PROBLEM DESCRIPTION:
Find the lines below that include the word "developer" and report how many there are, with no other text.

Pictures paired with source code:
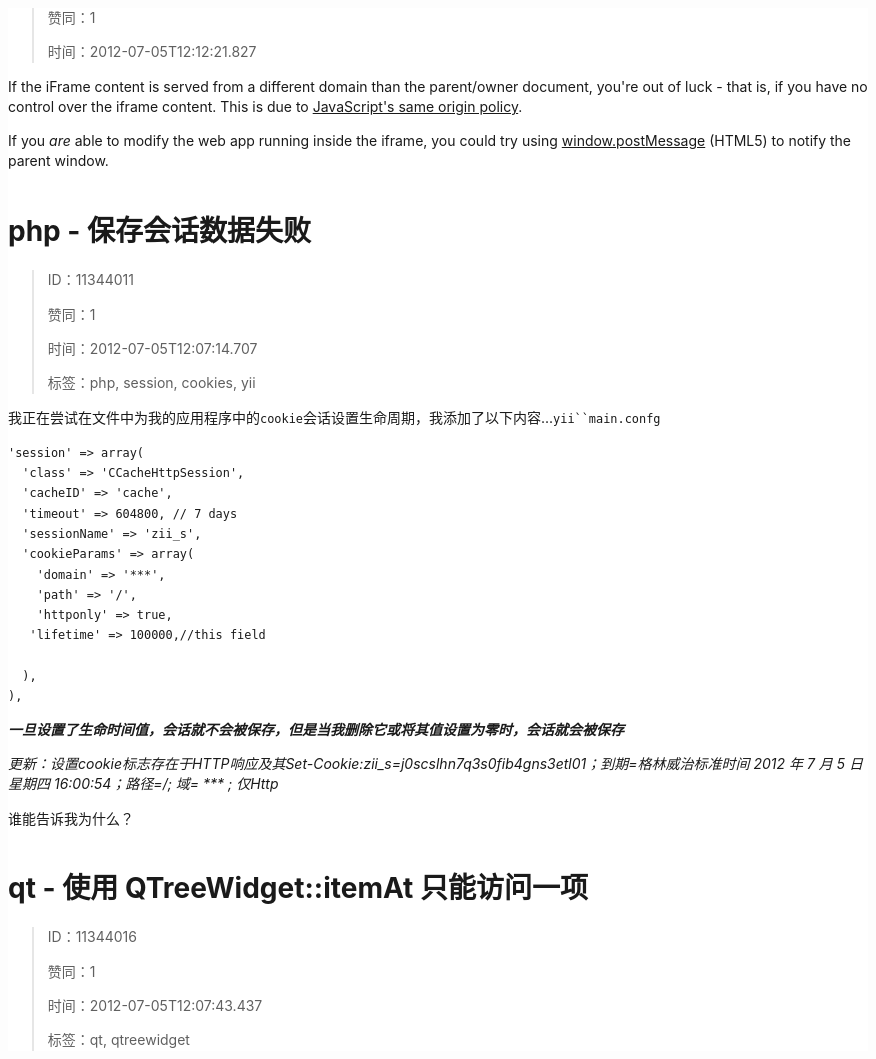 > 赞同：1
> 
> 时间：2012-07-05T12:12:21.827

If the iFrame content is served from a different domain than the parent/owner document, you're out of luck - that is, if you have no control over the iframe content. This is due to [JavaScript's same origin policy](https://developer.mozilla.org/en/Same_origin_policy_for_JavaScript).

If you *are* able to modify the web app running inside the iframe, you could try using [window.postMessage](https://developer.mozilla.org/en/DOM/window.postMessage) (HTML5) to notify the parent window.

# php - 保存会话数据失败

> ID：11344011
> 
> 赞同：1
> 
> 时间：2012-07-05T12:07:14.707
> 
> 标签：php, session, cookies, yii

我正在尝试在文件中为我的应用程序中的`cookie`会话设置生命周期，我添加了以下内容...`yii``main.confg`

```
'session' => array(
  'class' => 'CCacheHttpSession',
  'cacheID' => 'cache',
  'timeout' => 604800, // 7 days
  'sessionName' => 'zii_s',
  'cookieParams' => array(
    'domain' => '***',
    'path' => '/',
    'httponly' => true,
   'lifetime' => 100000,//this field 

  ),
), 
```

***一旦设置了生命时间值，会话就不会被保存，但是当我删除它或将其值设置为零时，会话就会被保存***

*更新：设置cookie标志存在于HTTP响应及其Set-Cookie:zii_s=j0scslhn7q3s0fib4gns3etl01；到期=格林威治标准时间 2012 年 7 月 5 日星期四 16:00:54；路径=/; 域= *** ; 仅Http*

谁能告诉我为什么？

# qt - 使用 QTreeWidget::itemAt 只能访问一项

> ID：11344016
> 
> 赞同：1
> 
> 时间：2012-07-05T12:07:43.437
> 
> 标签：qt, qtreewidget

THE COMPLETED TASK:
2